Beate Zilversmidt, March 18, 2011
I hadn't expected the international community to actually come to the rescue of the Libyan rebels who were already in the process of being defeated. Those people who wanted the same as what their neighbors had succeeded to get - I was frightened, for what would happen to them, but at the same time aware of the legal and political obstacles for other nations to intervene in whatever country on the side of a rebellion.
We had discussed it quite a bit. After the sweeping Egyptian revolution, in the aftermath of the Tunesian one, we easily identified also with the uprising in Libya. But where were the soldiers joining the call that after 40 years of Ghaddafi rule also Libya deserves democracy? Ghaddafi apparently had what Mubarak hadn't: enough soldiers accepting orders to shoot at their own people.
"Obama is doing nothing, because he prefers to get oil from Ghaddafi" some concluded. And, indeed, as can be clearly seen from the U.S.' attitude towards the uprisings in Bahrain and Yemen, its policies are limited by an agenda of self-interest. But, regarding Libya whatever Obama, and for that matter the United Nations, would do, they would be suspected of having the wrong motives: intervention would easily be condemned as imperialism; non-intervention as "being on the tyrant's side". In our own circles were those who argued that however much one dislikes Ghaddafi, we must oppose intervention by the imperialist west which is per definition the bigger evil.

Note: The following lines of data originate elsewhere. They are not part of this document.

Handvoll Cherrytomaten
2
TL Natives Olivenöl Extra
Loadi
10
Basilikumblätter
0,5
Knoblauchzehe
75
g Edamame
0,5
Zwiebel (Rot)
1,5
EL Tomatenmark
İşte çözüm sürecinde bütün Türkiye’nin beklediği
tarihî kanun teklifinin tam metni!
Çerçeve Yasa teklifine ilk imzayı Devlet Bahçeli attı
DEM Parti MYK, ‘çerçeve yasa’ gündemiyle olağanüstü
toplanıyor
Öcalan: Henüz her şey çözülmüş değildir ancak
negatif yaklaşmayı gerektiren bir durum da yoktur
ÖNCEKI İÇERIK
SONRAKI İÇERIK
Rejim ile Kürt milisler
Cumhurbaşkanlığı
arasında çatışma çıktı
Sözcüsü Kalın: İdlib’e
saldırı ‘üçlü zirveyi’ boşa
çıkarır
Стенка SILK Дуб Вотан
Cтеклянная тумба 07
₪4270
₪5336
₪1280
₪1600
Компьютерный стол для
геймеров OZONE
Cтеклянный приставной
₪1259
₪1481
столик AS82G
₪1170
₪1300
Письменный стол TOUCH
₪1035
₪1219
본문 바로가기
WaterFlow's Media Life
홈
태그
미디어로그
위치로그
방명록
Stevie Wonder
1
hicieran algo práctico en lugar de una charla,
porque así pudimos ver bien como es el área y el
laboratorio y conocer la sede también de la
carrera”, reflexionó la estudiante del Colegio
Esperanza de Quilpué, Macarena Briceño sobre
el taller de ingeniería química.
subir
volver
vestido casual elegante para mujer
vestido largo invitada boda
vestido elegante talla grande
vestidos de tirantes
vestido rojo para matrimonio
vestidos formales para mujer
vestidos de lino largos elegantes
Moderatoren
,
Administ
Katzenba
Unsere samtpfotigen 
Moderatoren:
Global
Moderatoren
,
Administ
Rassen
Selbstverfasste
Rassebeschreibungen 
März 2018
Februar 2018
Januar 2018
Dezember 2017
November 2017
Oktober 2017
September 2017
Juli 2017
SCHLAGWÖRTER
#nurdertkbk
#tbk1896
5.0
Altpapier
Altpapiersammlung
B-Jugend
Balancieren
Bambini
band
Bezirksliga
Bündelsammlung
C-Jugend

With the situation being that complicated it was probably a blessing in disguise that Ghaddafi behaved so utterly disgusting, in deeds, but no less in words. Especially by his display of unscrupledness and his vulgar intimidation he provoked the reluctant international community into overstepping the hurdles and give him just in time an answer in kind.
For the moment this feels as a big relief.